Extracted data entries
.....

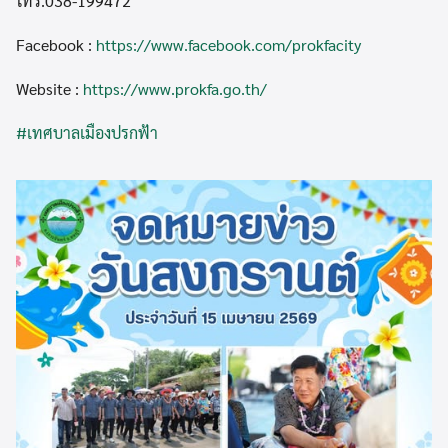
โทร.038-199472
Facebook :
https://www.facebook.com/prokfacity
Website :
https://www.prokfa.go.th/
#เทศบาลเมืองปรกฟ้า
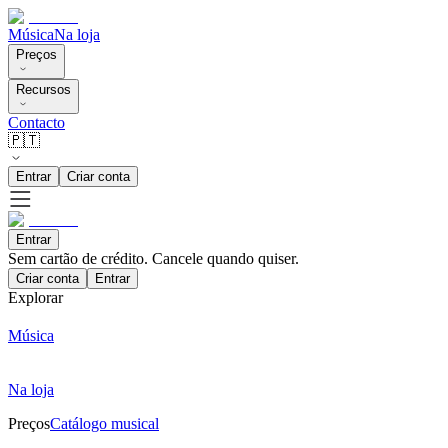
Música
Na loja
Preços
Recursos
Contacto
🇵🇹
Entrar
Criar conta
Entrar
Sem cartão de crédito. Cancele quando quiser.
Criar conta
Entrar
Explorar
Música
Na loja
Preços
Catálogo musical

.....

### Work to be completed
Would you return all of the data above word for word, omitting every picture?

### Output of the task
โทร.038-199472
Facebook :
https://www.facebook.com/prokfacity
Website :
https://www.prokfa.go.th/
#เทศบาลเมืองปรกฟ้า
Música
Na loja
Preços
Recursos
Contacto
🇵🇹
Entrar
Criar conta
Entrar
Sem cartão de crédito. Cancele quando quiser.
Criar conta
Entrar
Explorar
Música
Na loja
Preços
Catálogo musical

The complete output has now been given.